У святых ворот в последний раз Поликарп сказал:
— Вернитесь, владыко!..
Высокий тенор Иринея оборвал и неслышно, одними губами прошептал он:
— Ради грядущего царствия?!
Сухо, спокойно — стальным спокойствием повторил Поликарп те же слова:
— Да, ради грядущего царствования!
Молча вошли в гостиницу. Не простившись, Ириней ушел со Смарагдом в номер, а Поликарп позвал гостиника Мисаила и приказал:
— Завтра к первому поезду преосвященному Иринею подать лошадей.
У святых ворот молча поклонилась Поликарпу черная монашеская фигура вратаря Авраамия, Поликарп оглянулся и прошел молча.
Заскрипели железные старинные двери в старом соборе и загремел замок.

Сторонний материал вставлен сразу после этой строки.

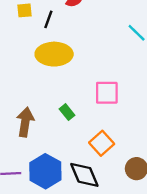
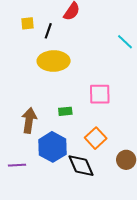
green rectangle: (67, 112) -> (65, 111), turned -56
blue hexagon: (45, 171) -> (52, 147), moved

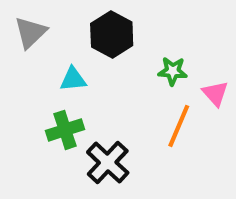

Братия — негодующая, смятенная, растерянная — разбежалась по келиям, и только Васька, подняв над собою руки с безумными от напряжения и ожидания глазами, бормотал что-то про себя, спрятавшись за колонну игуменских покоев, вглядываясь в двигающиеся черные тени в освещенных окнах собора.
И вечер, черный как ночь, не шептался уже боязливыми монашескими голосами, — за монастырскою оградой шумел черный, угрюмый лес и шел мелкий, холодный, осенний дождь.
VI
С весны закопошился монастырь к открытию; братия жила ожиданием торжества. Аккиндин не выходил из монастырской лавки, разбирал товар, — наполнял ящики нательными серебряными и медными кружками иконок — на каждой чеканке пустыни и схимника Симеона, развешивал пояски с молитвою, картинки — общий вид обители — наверху два ангела, спускающие на руках икону чудотворную, и старец Симеон; малые клал стопкою на прилавок и выставлял цены. Послушники разливали в пузырьки масло и каждый пузырек — от пятачка до пятиалтынного — со старцем, — рядами на полки ставили.
Братия после отъезда иерархов успокоилась, — после ухода Иринея со Смарагдом монахи снова наползли в темноту и слышали, как выходили потрудясь из собора иерархи — веселые и говорливые, окончив канонизацию старца, — австрийского производства, — а на следующий день игумен возвестил братии, что епископа Иринея наказал господь, ослепил его ум гордынею и покарал его, — сослали на покаяние в монастырь в Сибирь, — и что старец воистину положен и облечен в нетлении в том же гробу, в каком и схоронен был несколько веков тому назад.
После этого братия принялась ложкарить неусыпно с утра до вечера — долбили стамесками и послушники и мантийные, каждому побольше заработать хотелось, — сказано было, что все примут в монастырскую лавку и цена для всех одинакова. Весною начали приносить Аккиндину дюжинами, друг перед другом спешили, — монах привычно осматривал, отбрасывал в корзину, развязывал кожаный мешок, звенел серебром, отсчитывал, — торговаться некогда было — брал подряд.
В лавке пахло ладаном росным, кипарисовым деревом, — нижегородские богомазы целую зиму писали старца, — иконы были разных размеров, слегка продолговатые, весело блестевшие свежим просохшим лаком — деревянные келии, церкви, кругом лес сосновый и посреди старец в схиме с высоким загнутым посохом, — от двадцати копеек. Тут же лежали длинные снизки, — стеклянные, — прозрачные и матовые на конце с крестиком, в виде четок, связками — штука три копейки и пятачок. На широком лотке книжечки — сокращенное житие старца, — копейка, и копеечные иконки бумажные. Историческое описание пустыни и житие преподобного старца с видом обители и изображение Симеона и его чудеса — пятиалтынный, печатана в синодальной типографии, и скромно — гордость лавочника, — составлена иноком Аккиндином; — писал ее вечерами Поликарп по записям Аккиндина и весною обрадовал монаха, когда издание пришло в тюках со станции. Гордость Аккиндина — смирение, стыдливо опускал глаза и говорил:
— Не мудрствовал я, — по преданию.
В длинном ящике на прилавке — бархатные: черные, синие и темно-бордовые, шапочки — в виде скуфейки — класть в раку к мощам и освященные одевать болящим и скудоумным — с нашитым из золотого и серебряного позумента крестиком. И тут же — ладанки сердечком с молитвой зашитою, — талисман от сердечной болезни. Кипарисовые кресты умирающим в руку — резные, афонские и сергиевских кустарей. Сердоликовые и из мастики — красные, желтые, синие крестики, а в середине глазок с видом обители и с Симеоном старцем. Фаянсовые чашки с надписями, — благословение святой пустыни старца Симеона Белобережского, — и с рисунками — те же виды и на каждом монах рясофорный, благословляющий странника, — божественный товар монастырский, каждому на всякую цену.